**Study text:**
*** Begin section ***
Ah, this is where it gets interesting, a little divine and spooky! In Colossians 2:11 St. Paul tells us:
“In Christ the whole fullness of deity dwells bodily… and, in him also you were circumcised with a circumcision made without hands, by putting off the body of the flesh, by the circumcision of Christ, having been buried with him in baptism, in which you were also raised with him through faith in the powerful working of God, who raised him from the dead. And you, who were dead in trespasses and the uncircumcision of your flesh, God made alive together with him, having forgiven us all our trespasses, by cancelling the record of debt that stood against us with its legal demands. This he set aside, nailing it to the cross. He disarmed the rulers and authorities and put them to open shame, by triumphing over them in it.”
So, becoming a child of God still requires cutting, but the New Testament circumcision rite is divine, supernatural, something otherworldly, done without human hands. There’s still blood shed, for sure; only—it’s not ours!—it’s the blood of Jesus Christ which cleanses the world from all sin. And we’re baptized into that, into his death, as Paul says in Romans 6, putting the sign of the testament no longer outwardly on our flesh, but inwardly on our hearts and minds, marking us as redeemed by Christ the crucified.
I like the knife-less part of the new rite, a lot. And that it is for everyone—male, female, Jew, Greek, barbarian, slave, or free. And by baptism we are all one in Christ, all forgiven all our sins, all made alive with Jesus to reign with him in heaven forever.
*** End section ***
**Assignment 1:**
Quote the text on baptism word for word, everything from "So, becoming a" down to "Christ the crucified.".
**Assignment 2:**
In the text on baptism, which chapter and verse of Colossians is cited as the place where St. Paul makes his statement?
The lines that come after this have no connection to the text on baptism.

[Items stored from a collection]
*** Begin section ***
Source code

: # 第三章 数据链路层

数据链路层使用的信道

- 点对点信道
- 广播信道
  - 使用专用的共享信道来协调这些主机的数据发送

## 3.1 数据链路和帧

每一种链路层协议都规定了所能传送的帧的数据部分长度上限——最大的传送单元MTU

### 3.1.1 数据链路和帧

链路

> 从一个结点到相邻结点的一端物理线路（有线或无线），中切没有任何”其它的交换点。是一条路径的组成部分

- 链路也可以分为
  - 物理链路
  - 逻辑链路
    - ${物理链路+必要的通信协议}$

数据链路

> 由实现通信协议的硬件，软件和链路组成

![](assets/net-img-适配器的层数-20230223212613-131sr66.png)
*** End section ***
**Reply 1:**
So, becoming a child of God still requires cutting, but the New Testament circumcision rite is divine, supernatural, something otherworldly, done without human hands. There’s still blood shed, for sure; only—it’s not ours!—it’s the blood of Jesus Christ which cleanses the world from all sin. And we’re baptized into that, into his death, as Paul says in Romans 6, putting the sign of the testament no longer outwardly on our flesh, but inwardly on our hearts and minds, marking us as redeemed by Christ the crucified.

**Reply 2:**
Colossians 2:11